As the clock ticked, the crowd quickly began to thicken. People started asking if they could sit at our table (Germans speak FANTASTIC English, FYI!), and we were finally able to have conversations with people other than each other. We learned quickly that contrary to being told prior to Oktoberfest that it was just for tourists, we were surrounded by Germans taking vacation time from work to celebrate!
We ordered our first round of beer, and started looking at the lunch menu. Oktoberfest menus do not translate for English speaking visitors. A few men beside us ordered a plate which looked amazing, so I got them to point to what they had on the menu and went ahead with that. You can get by in any country if you pay attention to the locals. Sausage and potatoes filled my plate, and I was set to wash it down with a few more litres! If you have ever wanted to try German food, Oktoberfest is the place to try it!

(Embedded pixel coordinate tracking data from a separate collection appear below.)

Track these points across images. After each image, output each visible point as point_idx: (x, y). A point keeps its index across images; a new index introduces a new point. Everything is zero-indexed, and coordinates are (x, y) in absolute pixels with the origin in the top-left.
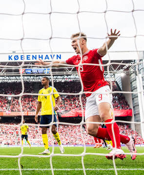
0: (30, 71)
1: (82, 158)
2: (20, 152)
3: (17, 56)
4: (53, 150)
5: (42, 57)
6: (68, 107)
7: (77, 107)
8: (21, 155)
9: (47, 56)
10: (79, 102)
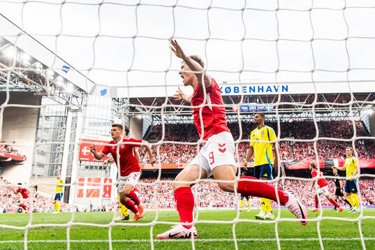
0: (247, 108)
1: (318, 224)
2: (236, 217)
3: (229, 88)
4: (279, 214)
5: (262, 89)
6: (298, 155)
7: (309, 155)
8: (237, 220)
9: (269, 87)
10: (313, 148)
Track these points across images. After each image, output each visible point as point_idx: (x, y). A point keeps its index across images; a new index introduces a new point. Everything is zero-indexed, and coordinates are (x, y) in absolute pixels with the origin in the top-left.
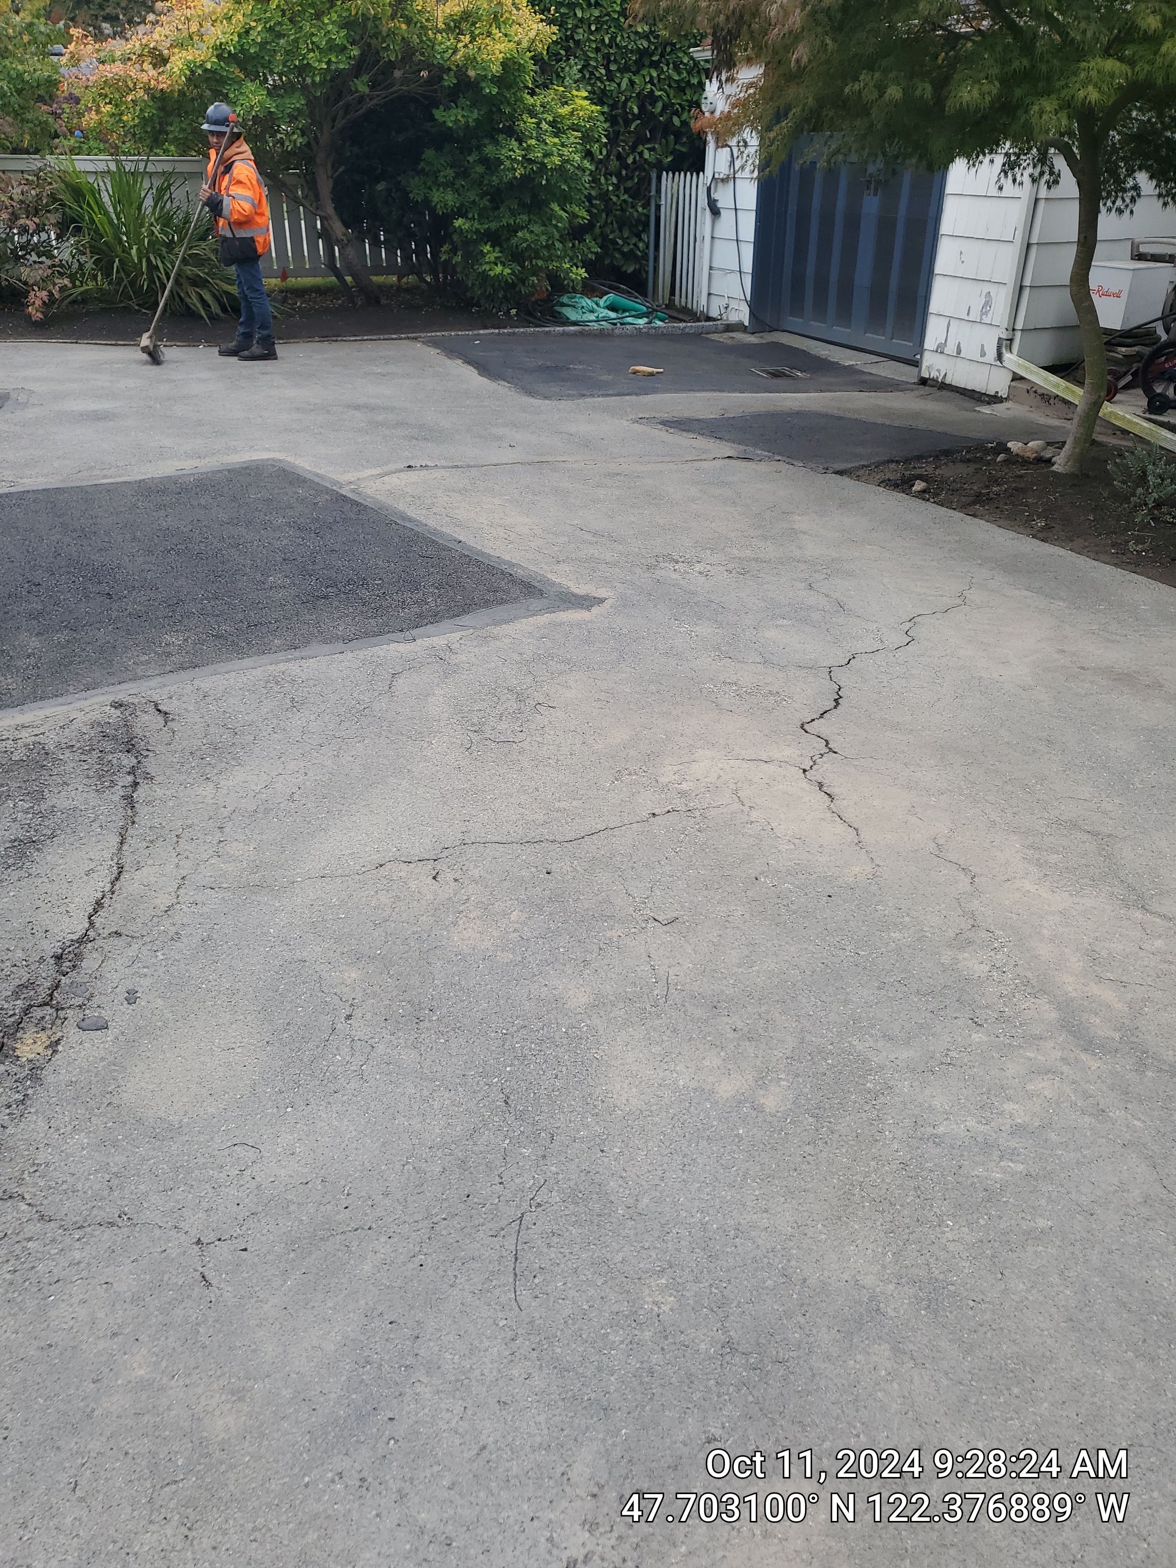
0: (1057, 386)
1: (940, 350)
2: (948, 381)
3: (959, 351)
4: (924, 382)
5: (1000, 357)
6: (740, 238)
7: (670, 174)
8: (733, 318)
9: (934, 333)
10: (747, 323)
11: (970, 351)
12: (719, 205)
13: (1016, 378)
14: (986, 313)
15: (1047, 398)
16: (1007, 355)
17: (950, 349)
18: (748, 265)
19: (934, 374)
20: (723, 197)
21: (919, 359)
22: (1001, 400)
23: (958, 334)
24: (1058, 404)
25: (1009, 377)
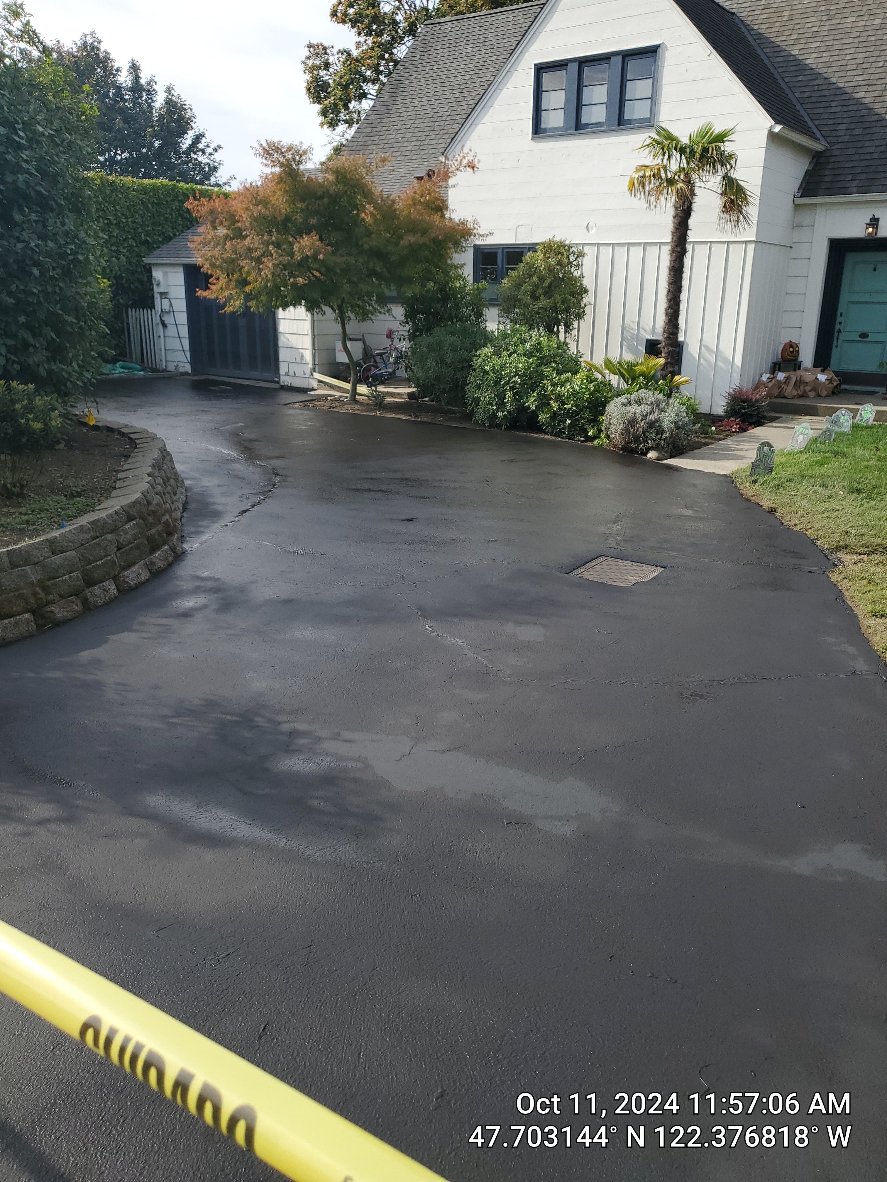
0: (335, 382)
1: (287, 374)
2: (293, 385)
3: (295, 374)
4: (282, 387)
5: (312, 374)
6: (181, 336)
7: (134, 310)
8: (182, 370)
9: (283, 369)
10: (190, 372)
11: (299, 373)
12: (166, 322)
13: (320, 381)
14: (303, 359)
15: (332, 387)
16: (315, 374)
17: (291, 373)
18: (187, 346)
19: (286, 384)
20: (168, 319)
21: (277, 379)
22: (315, 390)
23: (293, 368)
24: (337, 388)
25: (317, 381)
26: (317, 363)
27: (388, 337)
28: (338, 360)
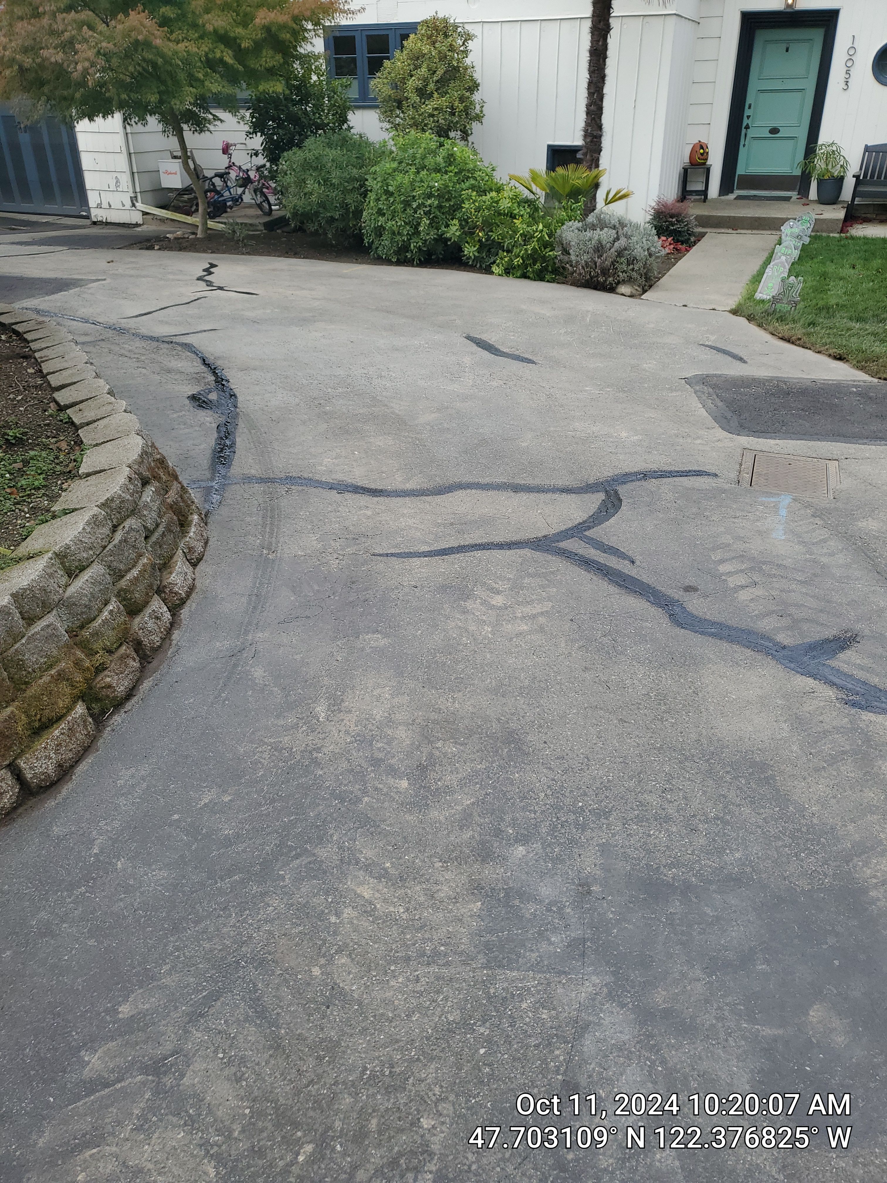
0: (166, 214)
1: (99, 206)
2: (109, 221)
3: (110, 206)
4: (95, 223)
5: (134, 205)
9: (93, 199)
11: (116, 204)
13: (145, 213)
14: (119, 186)
15: (163, 220)
16: (137, 204)
17: (105, 205)
19: (100, 219)
21: (84, 214)
22: (140, 225)
23: (106, 199)
24: (169, 222)
25: (141, 214)
26: (138, 190)
27: (224, 153)
28: (165, 185)
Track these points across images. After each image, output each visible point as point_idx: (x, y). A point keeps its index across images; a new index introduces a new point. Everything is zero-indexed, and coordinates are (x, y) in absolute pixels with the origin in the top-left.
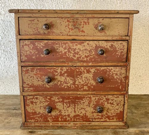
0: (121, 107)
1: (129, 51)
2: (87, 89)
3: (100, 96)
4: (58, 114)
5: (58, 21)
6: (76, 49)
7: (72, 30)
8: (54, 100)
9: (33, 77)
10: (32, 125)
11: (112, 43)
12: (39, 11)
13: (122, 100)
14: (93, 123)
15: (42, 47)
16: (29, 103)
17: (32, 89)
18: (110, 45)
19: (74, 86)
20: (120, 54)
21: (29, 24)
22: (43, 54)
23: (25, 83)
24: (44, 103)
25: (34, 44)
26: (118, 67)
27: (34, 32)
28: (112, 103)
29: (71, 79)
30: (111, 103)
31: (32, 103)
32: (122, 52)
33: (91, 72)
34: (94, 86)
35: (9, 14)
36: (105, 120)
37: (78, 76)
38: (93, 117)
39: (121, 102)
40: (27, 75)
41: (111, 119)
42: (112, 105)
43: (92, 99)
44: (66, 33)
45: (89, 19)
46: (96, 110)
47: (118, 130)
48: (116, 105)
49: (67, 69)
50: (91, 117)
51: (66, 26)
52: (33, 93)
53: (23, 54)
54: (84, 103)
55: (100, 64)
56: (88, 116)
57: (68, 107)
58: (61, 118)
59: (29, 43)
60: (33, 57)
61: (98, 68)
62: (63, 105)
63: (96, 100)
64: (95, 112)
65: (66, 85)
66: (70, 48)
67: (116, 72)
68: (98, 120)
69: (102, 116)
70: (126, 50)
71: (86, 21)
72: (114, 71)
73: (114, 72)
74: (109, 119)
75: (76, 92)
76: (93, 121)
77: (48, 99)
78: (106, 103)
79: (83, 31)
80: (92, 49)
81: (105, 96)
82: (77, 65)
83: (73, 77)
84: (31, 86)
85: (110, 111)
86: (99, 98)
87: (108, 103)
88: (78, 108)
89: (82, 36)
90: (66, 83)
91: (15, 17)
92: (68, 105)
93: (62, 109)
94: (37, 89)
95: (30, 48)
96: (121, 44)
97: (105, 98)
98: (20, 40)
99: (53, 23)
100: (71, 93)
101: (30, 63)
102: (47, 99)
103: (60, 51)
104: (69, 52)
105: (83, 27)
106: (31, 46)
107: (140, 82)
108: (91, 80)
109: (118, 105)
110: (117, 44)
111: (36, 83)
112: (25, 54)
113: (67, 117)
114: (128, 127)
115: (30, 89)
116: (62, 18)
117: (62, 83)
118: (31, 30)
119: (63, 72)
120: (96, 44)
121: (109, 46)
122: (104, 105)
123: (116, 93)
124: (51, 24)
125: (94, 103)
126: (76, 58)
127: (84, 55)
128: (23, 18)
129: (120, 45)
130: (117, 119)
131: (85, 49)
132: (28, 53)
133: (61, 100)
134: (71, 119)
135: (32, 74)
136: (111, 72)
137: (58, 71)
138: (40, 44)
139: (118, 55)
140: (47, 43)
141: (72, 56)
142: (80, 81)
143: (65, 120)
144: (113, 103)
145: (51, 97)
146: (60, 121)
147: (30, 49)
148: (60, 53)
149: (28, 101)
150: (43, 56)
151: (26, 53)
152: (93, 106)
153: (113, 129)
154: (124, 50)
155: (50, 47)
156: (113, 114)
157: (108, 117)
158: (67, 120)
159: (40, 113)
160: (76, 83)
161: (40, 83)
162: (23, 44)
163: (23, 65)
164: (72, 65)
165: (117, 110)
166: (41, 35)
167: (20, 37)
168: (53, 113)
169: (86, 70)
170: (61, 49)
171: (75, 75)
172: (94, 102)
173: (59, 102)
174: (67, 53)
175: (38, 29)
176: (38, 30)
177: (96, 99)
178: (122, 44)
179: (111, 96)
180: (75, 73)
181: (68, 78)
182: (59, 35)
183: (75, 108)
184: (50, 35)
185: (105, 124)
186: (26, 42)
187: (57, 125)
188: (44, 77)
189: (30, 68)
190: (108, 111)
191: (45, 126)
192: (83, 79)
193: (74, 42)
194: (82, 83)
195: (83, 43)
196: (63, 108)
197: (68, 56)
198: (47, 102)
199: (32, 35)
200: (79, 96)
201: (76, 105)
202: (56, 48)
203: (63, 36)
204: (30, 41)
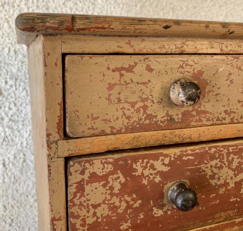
5: (224, 67)
12: (166, 27)
15: (158, 179)
21: (111, 87)
22: (161, 207)
25: (128, 171)
27: (128, 118)
53: (78, 222)
59: (110, 168)
60: (124, 227)
91: (46, 55)
95: (112, 188)
98: (67, 159)
99: (204, 76)
103: (222, 181)
112: (90, 220)
118: (120, 113)
124: (198, 79)
128: (86, 57)
132: (103, 211)
138: (152, 167)
140: (180, 157)
147: (112, 195)
148: (222, 191)
150: (160, 213)
151: (95, 214)
155: (188, 173)
162: (79, 177)
166: (157, 127)
167: (67, 148)
170: (226, 174)
175: (149, 103)
176: (145, 108)
182: (220, 122)
184: (188, 126)
199: (119, 132)
202: (209, 173)
203: (232, 122)
204: (111, 158)
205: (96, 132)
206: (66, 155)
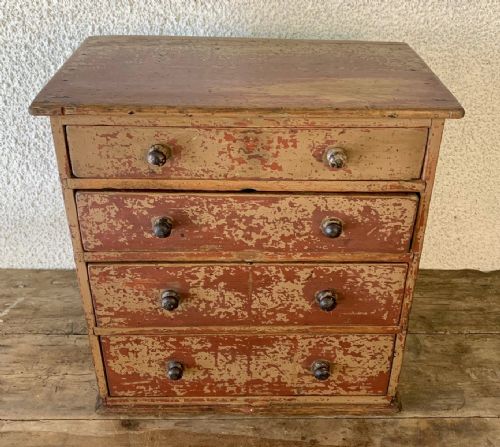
0: (383, 362)
1: (419, 222)
2: (286, 320)
3: (322, 337)
4: (203, 378)
5: (197, 137)
6: (252, 217)
7: (240, 163)
8: (189, 346)
9: (125, 291)
10: (126, 403)
11: (369, 203)
13: (386, 347)
14: (301, 400)
15: (145, 213)
16: (116, 352)
17: (122, 320)
18: (362, 209)
19: (246, 314)
20: (389, 234)
21: (100, 147)
22: (151, 232)
23: (101, 305)
24: (158, 352)
25: (120, 204)
26: (381, 266)
27: (117, 168)
28: (357, 352)
29: (237, 296)
30: (353, 354)
31: (125, 352)
32: (397, 227)
33: (299, 277)
34: (307, 314)
35: (21, 22)
36: (334, 391)
37: (260, 289)
38: (302, 385)
39: (383, 350)
40: (105, 285)
41: (352, 390)
42: (358, 359)
43: (300, 344)
44: (223, 172)
45: (296, 132)
46: (309, 369)
48: (369, 357)
49: (224, 270)
50: (295, 386)
51: (220, 153)
52: (126, 330)
53: (87, 232)
54: (276, 352)
55: (326, 258)
56: (286, 383)
57: (230, 362)
58: (210, 388)
59: (106, 200)
60: (122, 240)
61: (321, 267)
62: (216, 357)
63: (311, 347)
64: (308, 375)
65: (223, 310)
66: (234, 215)
67: (374, 279)
68: (315, 392)
69: (327, 383)
70: (409, 221)
71: (287, 136)
72: (370, 275)
73: (369, 279)
74: (348, 390)
75: (252, 328)
76: (302, 393)
77: (171, 343)
78: (340, 354)
79: (275, 167)
80: (305, 220)
81: (338, 337)
82: (257, 259)
83: (245, 290)
84: (118, 314)
85: (351, 371)
86: (320, 341)
87: (345, 353)
88: (258, 365)
89: (272, 179)
90: (223, 306)
91: (53, 126)
92: (230, 358)
93: (212, 366)
94: (136, 320)
95: (109, 213)
96: (395, 205)
97: (337, 341)
98: (75, 191)
99: (178, 143)
100: (237, 328)
101: (112, 254)
102: (168, 344)
103: (203, 222)
104: (231, 225)
105: (276, 155)
106: (114, 210)
107: (454, 236)
108: (297, 298)
109: (373, 358)
110: (383, 205)
111: (133, 306)
112: (96, 232)
113: (227, 384)
114: (400, 409)
115: (116, 320)
116: (208, 128)
117: (211, 305)
118: (110, 165)
119: (213, 278)
120: (316, 205)
121: (359, 211)
122: (335, 357)
123: (370, 328)
124: (173, 145)
125: (305, 353)
126: (254, 241)
127: (280, 234)
128: (80, 127)
129: (392, 208)
130: (368, 390)
131: (282, 219)
132: (104, 227)
133: (209, 345)
134: (238, 389)
135: (119, 283)
136: (359, 279)
137: (197, 274)
138: (139, 204)
139: (385, 235)
140: (163, 200)
141: (240, 237)
142: (265, 300)
143: (222, 392)
144: (360, 353)
145: (181, 339)
146: (207, 395)
147: (110, 218)
148: (205, 229)
149: (112, 349)
150: (150, 236)
151: (98, 228)
152: (302, 360)
153: (357, 414)
154: (403, 221)
155: (172, 212)
156: (359, 379)
157: (345, 386)
158: (227, 391)
159: (150, 377)
160: (252, 307)
161: (146, 305)
162: (85, 203)
163: (89, 260)
164: (239, 260)
165: (372, 369)
166: (141, 177)
167: (74, 183)
168: (187, 377)
169: (284, 272)
170: (206, 217)
171: (251, 287)
172: (303, 351)
173: (204, 350)
174: (226, 228)
175: (132, 160)
176: (130, 163)
177: (310, 343)
178: (400, 205)
179: (356, 338)
180: (251, 280)
181: (228, 294)
182: (198, 177)
183: (248, 365)
184: (169, 178)
185: (333, 400)
186: (97, 198)
187: (199, 403)
188: (155, 290)
189: (112, 267)
190: (344, 373)
191: (164, 406)
192: (275, 295)
193: (248, 199)
194: (271, 305)
195: (275, 201)
196: (216, 365)
197: (228, 236)
198: (169, 350)
199: (111, 177)
200: (261, 336)
201: (253, 357)
202: (190, 214)
203: (211, 178)
204: (107, 194)
205: (94, 175)
206: (74, 187)
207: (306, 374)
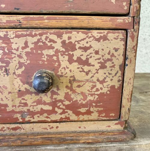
0: (114, 72)
3: (41, 35)
13: (116, 50)
28: (84, 58)
36: (63, 116)
38: (25, 109)
39: (113, 55)
41: (83, 114)
42: (86, 68)
43: (14, 46)
47: (104, 145)
48: (97, 66)
50: (18, 110)
56: (6, 106)
63: (28, 50)
64: (31, 93)
68: (42, 118)
69: (54, 104)
74: (78, 114)
76: (27, 119)
78: (64, 61)
85: (79, 86)
86: (39, 41)
87: (71, 61)
97: (59, 41)
109: (103, 66)
114: (134, 136)
122: (59, 65)
125: (22, 61)
130: (100, 112)
144: (87, 59)
152: (19, 72)
153: (89, 143)
156: (90, 98)
165: (102, 82)
177: (26, 43)
185: (64, 127)
190: (71, 89)
207: (27, 92)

HOW do they make those fantastic potatoes?! Someone needs to share that recipe with me asap- my mouth is watering just thinking about them!
The rest of the day flew by. The band started, and the tables filled to the point that no one sat anymore, and everyone stood dancing. The servers stopped taking orders, and instead walked around with fistfuls of litres that they handed out to anyone needing a refill. Matt and I were in beer heaven (or Bavarian Heaven as our tent translated to)! We made some friends, yelled “prost!” a few too many times, and laughed until I dragged Matt out of the tent at midnight. We had a train to catch at 530 the next morning, and I knew as it was, it was going to be almost impossible to make it.
If you ever have the chance to be visit Germany, I highly suggest you try to plan your trip around Oktoberfest. Even just writing this post brings a smile back to my face- I loved the atmosphere that was created by the different generations of Germans all under one roof, and would go back there again if I could!
If you are planning on going to Oktoberfest, I have a few tips for you:
- Get an outfit! Friends at home laughed when they saw that we bought outfits for Oktoberfest- but I promise that you will stick out like a sore thumb if you DON’T wear one! We got ours from the train station in Munich because everywhere else was closed on the Sunday that we arrived. My Drindl cost me €45 and Matt’s Lederhosen were €60. You can probably get better deals (and better quality) if you find some online in advance. If you are planning on going to Oktoberfest this year, I suggest you start keeping an eye out for them now!
- Book your accommodations early (I cannot stress this enough!) Matt and I stayed at The Tent where we stayed for €100 total for two nights. We had to book in February to guarantee this booking.
- You don’t have to spend a lot of money to have a great time. Each litre of beer was around €10. As you can imagine, (unless you stand on the table to chug the litre back, like this champ did FOUR times) it takes quite a while to drink that litre. Matt and I had €150 with us for the day (I remember because that was all of the cash that we had left at the time), and even though we spent every last drop of it, it lasted us through lunch, pretzels, and enough litres that we both lost count. You can obviously spend less if you don’t stay there for 15 hours like we did, but you can also spend more if your heart desires.
- Apparently it is illegal to stand ON a table in Germany! I found this out when locals laughed at me when I did it. You have to stand where you would normally sit, but cannot stand on the table itself. Matt and I both had matching shin bruises the next day from leaning on the table top all night.
Have you ever been to Oktoberfest? What were your thoughts?
Are you planning on going to Oktoberfest this year? Let me know if you have any questions!